Изменить размер шрифта - +

Двое схватили его за руки с обеих сторон, а третий одной рукой обхватил за горло, а другой угрожающе занес над головою свою дубину. Затем с губ занесшего дубину существа сорвался звук, которого человек-обезьяна никак не рассчитывал услышать в подобных обстоятельствах.

— Ка-года? — произнесла горилла.

На языке больших обезьян, населяющих земные джунгли, выражение это может быть грубо истолковано, как требование капитуляции, ее предложение или просто вопрос: «Сдаешься?». Услышанное от одного из обитателей внутреннего мира, это слово наводило на множество самых различных предположений. Всю свою жизнь Тарзан считал язык больших обезьян первоначальным источником всех других языков, уходящим своими корнями в седую древность. На этом языке общались человекообразные обезьяны, гориллы, бабуины, мартышки и другие приматы, с различной степенью сложности, разумеется. Многие слова были понятны и другим обитателям джунглей и даже птицам, хотя в последнем случае больше воспринимались так, как воспринимаются слова и команды человеческого языка домашними животными. Во всяком случае ясно было, что язык больших обезьян сохранился в своем первозданном виде на протяжении бесчисленных поколений.

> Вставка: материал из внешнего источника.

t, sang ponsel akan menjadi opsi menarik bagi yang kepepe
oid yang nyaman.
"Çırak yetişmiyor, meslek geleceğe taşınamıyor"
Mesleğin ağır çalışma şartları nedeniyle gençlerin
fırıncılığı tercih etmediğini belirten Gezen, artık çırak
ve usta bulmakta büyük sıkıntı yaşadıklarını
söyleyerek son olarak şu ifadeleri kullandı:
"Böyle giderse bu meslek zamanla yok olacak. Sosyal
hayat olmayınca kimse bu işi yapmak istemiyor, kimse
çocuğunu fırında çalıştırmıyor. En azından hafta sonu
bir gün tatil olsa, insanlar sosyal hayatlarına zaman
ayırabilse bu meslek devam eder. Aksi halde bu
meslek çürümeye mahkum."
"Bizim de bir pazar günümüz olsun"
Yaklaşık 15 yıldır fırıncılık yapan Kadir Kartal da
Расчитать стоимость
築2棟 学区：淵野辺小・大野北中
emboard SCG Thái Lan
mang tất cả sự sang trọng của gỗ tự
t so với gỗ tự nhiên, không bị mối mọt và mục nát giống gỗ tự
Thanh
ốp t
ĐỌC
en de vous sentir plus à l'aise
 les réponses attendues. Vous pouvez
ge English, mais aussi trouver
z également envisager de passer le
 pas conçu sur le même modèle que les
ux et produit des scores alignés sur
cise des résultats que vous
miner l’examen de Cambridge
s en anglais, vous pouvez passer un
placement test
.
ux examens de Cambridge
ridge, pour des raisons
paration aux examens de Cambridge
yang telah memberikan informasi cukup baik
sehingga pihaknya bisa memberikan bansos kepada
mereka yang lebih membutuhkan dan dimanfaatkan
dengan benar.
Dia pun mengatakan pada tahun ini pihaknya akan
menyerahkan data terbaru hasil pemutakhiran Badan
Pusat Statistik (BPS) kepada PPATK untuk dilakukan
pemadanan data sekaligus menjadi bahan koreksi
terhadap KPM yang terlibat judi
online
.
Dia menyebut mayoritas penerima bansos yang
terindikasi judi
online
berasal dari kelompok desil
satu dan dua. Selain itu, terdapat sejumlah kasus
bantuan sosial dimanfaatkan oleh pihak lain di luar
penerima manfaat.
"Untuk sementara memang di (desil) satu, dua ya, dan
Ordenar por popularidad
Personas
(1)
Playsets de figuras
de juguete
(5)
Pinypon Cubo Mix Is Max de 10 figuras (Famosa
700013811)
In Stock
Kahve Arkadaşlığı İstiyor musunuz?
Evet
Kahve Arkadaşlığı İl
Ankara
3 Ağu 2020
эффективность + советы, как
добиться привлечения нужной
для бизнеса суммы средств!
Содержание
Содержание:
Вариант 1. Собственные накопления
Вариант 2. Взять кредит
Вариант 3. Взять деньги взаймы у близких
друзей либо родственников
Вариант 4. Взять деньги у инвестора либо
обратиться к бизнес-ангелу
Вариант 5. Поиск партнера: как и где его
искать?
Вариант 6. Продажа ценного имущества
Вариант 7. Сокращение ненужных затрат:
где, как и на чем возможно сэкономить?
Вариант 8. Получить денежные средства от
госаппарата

Объяснить услышанное Тарзан мог либо наличием у приматов внешнего и внутреннего миров общих языковых корней, либо развитием законов эволюции и прогресса в обоих мирах по одним и тем же канонам с жесткими рамками, позволяющими возникнуть и развиться только такому, в определенном смысле, универсальному средству общения. Но Тарзана во всей этой ситуации больше всего привлекала неожиданно открывшаяся возможность попытаться найти общий язык с этими странными существами, вполне возможно, тоже говорящими на языке его детства.

— Ка-года? — снова спросил гориллочеловек.

— Ка-года, — ответил Тарзан из племени обезьян. Здоровенный самец гориллы едва не выронил от удивления занесенную дубину, услышав от белого человека слово на своем языке. Справившись с удивлением, он спросил на языке больших обезьян:

— Кто ты такой?

— Я Тарзан — могучий воин и великий охотник! - ответил тот.

— А что ты делаешь во владениях М'ва-лота?

— Я пришел как друг, — ответил Тарзан. — Я не ссорился с вашим племенем.

Человек-горилла опустил свою дубину. К этому моменту их окружало десятка два таких же существ, перебравшихся с соседних деревьев.

— Откуда тебе известен язык саготов? — спросил все тот же самец, очевидно вожак. — Мы много раз брали в плен гилоков, но ни один из них не умел говорить на нашем языке.

— Это язык и моего народа, — пояснил Тарзан, - когда я был еще совсем маленьким балу, я научился ему от Калы и других обезьян племени Керчака.

— Никогда не слышал о племени Керчака, — сказал вожак.

— Наверное, он нас обманывает, — сказал один из саготов. — Давайте убьем его — все равно он только гилок.

— Нет, — возразил другой. — Давайте отведем его к М'ва-лоту, чтобы все племя приняло участие в его убийстве.

— Это хорошее предложение, — поддержал его третий. — Мы устроим большой праздник и будем плясать вокруг него.

Язык больших обезьян не похож на наш. Для обычного человека речь обезьян звучит как бессмысленный набор рычания, сопения, повизгивания, прерываемого хриплыми воплями. Перевести его на человеческий язык в обычном смысле невозможно, но Тарзан и саго-ты прекрасно общались между собой. Собственно говоря, обезьяний язык, как и любой другой, способен был донести мысль одного собеседника до другого, хотя на этом, пожалуй, сходство его с другими языками заканчивалось.

Решив вопрос относительно пленника, саготы обратили внимание на полосатого хищника, вернувшегося к своей добыче.